As so-called ridesharing companies like Uber and Lyft face increasing friction in other areas of the country, a key law regulating the industry in Illinois came under scrutiny on August 28th in the First District Illinois Court of Appeals in Chicago.
The case stems from an incident in 2017 where a women was violently assaulted by her Lyft driver. She brought suit against the company (and variously connected individuals) in Cook County, alleging that Lyft had been negligent in its hiring of the driver, had fraudulently held itself out as a safety-minded alternative to taxis and other methods of transportation, and was responsible for the vile behavior of its driver. Jane Doe v. Lyft, Inc. et al, 17 L 11355.
Because the behavior of the driver was so far outside the boundaries of reasonably expected behavior, crucial to the passengers argument is the concept of “common carrier” liability. Commercial vehicle companies, ranging from limousines and taxis to airplanes and cruise ships, have a higher duty to their customers than, for example, someone who happens to be a passenger in a private car.

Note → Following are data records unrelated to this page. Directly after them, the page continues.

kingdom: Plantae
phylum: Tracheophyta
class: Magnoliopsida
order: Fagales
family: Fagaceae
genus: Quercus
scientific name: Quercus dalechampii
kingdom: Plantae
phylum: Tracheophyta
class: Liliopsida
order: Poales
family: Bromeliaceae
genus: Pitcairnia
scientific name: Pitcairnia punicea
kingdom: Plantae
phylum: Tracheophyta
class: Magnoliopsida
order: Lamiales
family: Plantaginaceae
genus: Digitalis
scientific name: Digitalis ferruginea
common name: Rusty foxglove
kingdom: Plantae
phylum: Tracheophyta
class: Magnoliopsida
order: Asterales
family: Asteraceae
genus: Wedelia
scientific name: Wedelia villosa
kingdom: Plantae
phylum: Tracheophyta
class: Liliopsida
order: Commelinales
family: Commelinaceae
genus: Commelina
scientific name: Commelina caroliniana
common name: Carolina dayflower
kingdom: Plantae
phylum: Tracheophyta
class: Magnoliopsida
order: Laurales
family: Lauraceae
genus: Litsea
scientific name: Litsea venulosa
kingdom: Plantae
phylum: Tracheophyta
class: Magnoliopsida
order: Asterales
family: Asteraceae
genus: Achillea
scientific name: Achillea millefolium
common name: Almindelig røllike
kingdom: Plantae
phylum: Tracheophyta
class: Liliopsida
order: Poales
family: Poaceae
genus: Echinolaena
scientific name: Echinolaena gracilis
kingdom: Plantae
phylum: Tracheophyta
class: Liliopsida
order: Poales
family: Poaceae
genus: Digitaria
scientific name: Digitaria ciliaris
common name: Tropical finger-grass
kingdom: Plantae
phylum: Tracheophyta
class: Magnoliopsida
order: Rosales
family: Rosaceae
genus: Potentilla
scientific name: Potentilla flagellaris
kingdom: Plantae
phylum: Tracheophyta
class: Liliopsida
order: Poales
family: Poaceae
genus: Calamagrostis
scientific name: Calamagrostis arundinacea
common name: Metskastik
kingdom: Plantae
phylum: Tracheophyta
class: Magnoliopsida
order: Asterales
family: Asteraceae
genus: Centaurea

Lyft pushed back against having this level of duty, which is ultimately how the matter ended up in the First Appellate District Court.
All of this controversy stems from the Illinois Transportation Network Providers Act (625 ILCS 57), a statute which mostly outlines vehicle insurance and other regulatory requirements for ridesharing companies (Transportation Network Companies, or “TNCs”), but also includes Section 25(e)—which states that
(e) TNCs or TNC drivers are not common carriers, contract carriers or motor carriers, as defined by applicable State law, nor do they provide taxicab or for-hire vehicle service.
Lyft argues that this effectively prevents common-carrier duty from attaching to them, meaning that they have a much lower level of liability towards riders using their service. Unlike other comparative cases where courts found that entities were acting enough like common-carriers to be treated the same for liability purposes, they point to the fact that the Illinois legislature specifically wrote this exclusion into law to escape liability in this case, where the criminal behavior of the driver was so outrageous that normal employer liability would apply but common-carrier liability would.
The passenger, on the other hand, pushes back on several fronts. She argues that the Act is actually unconstitutional in several respects, specifically that it was improperly voted-on in the Illinois legislature (the specifics of which are pretty complicated, but basically involved using “shell laws” to meet the public reading requirement rather than reading the full texts of the passed statute, a common practice if a legally gray area), and that the law violates the Illinois Constitutional prohibition against “special legislation.” While I’m sure most laws are special to someone, this latter argument involves the constitutional requirement that statutes not be passed to benefit specific groups to the exclusion of others, when a generally applicable law would more rationally accomplish the goal of the legislation. The passenger argues that the Transportation Network Providers Act benefits such a small group of companies that it is effectively a means for ride-sharing companies to get unconstitutionally special treatment compared to common carriers such as taxicabs and other transportation companies.
The results of this case could potentially have a significant impact on the legal landscape for ridesharing companies in Illinois, as well as the possibility of holding them accountable for the behavior of their drivers.